SUPPLIED PASSAGE
Sets and Dictionaries in Python: Sets (Learner Version)

Objectives

  • Explain why some programs that use lists become proportionally slower as data sizes increase.
  • Explain the three adjectives in "unordered collection of distinct values".
  • Use a set to eliminate duplicate values from data.

Lesson

  • Keeping track of unique atoms using a list:

In [1]:
def another_atom(seen, atom):
    for i in range(len(seen)):
        if seen[i] == atom:
            return # atom is already present, so do not re-add
    seen.append(atom)
  • Average time to check or insert grows in proportion to the number of distinct values V
  • So with N insertions, running time is NV/2
  • If most values are distinct, this is N^2/2
  • Better way to solve the problem is to use a set
  • An unordered collection of distinct values
  • Create a set:

In [1]:
primes = {3, 5, 7}

  • Must use set() to create an empty set instead of {}

In [2]:
even_primes = set()
  • Create some sets for examples

In [4]:
ten = {0, 1, 2, 3, 4, 5, 6, 7, 8, 9}
lows = {0, 1, 2, 3, 4}
odds = {1, 3, 5, 7, 9}
  • Display values

In [6]:
print lows


set([0, 1, 2, 3, 4])
  • Usual set operations work as expected

In [7]:
print lows.union(odds)


set([0, 1, 2, 3, 4, 5, 7, 9])

In [8]:
print lows.intersection(odds)


set([1, 3])

In [9]:
print lows.difference(odds)

DATA EXCERPT
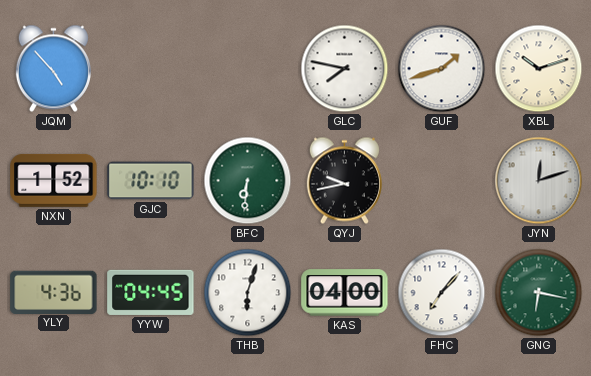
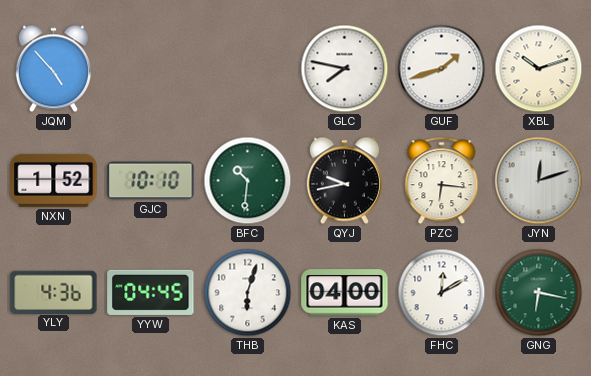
BFC: 6:31 -> 10:31
PZC: none -> 6:16
FHC: 7:07 -> 12:10
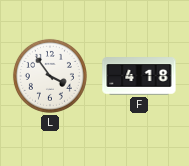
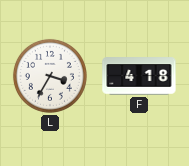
L: 3:54 -> 3:35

REQUIRED TASK 1
Answer these about the Python sets lesson, one per line:
(a) What must be used instead of {} to create an empty set?
(b) With N insertions into a list, what running time does the lesson give?
(c) What output does print lows show?
REQUIRED TASK 2
Summarize the Python sets lesson in two sentences.

CORRECT RESULT 1
(a) set()
(b) NV/2
(c) set([0, 1, 2, 3, 4])

CORRECT RESULT 2
Keeping track of unique values in a list means the average time to check or insert grows with the number of distinct values V, so N insertions take NV/2, or N^2/2 if most values are distinct. A set, an unordered collection of distinct values, is the better way; an empty one is made with set() rather than {}, and the usual set operations, such as union and intersection, work as expected.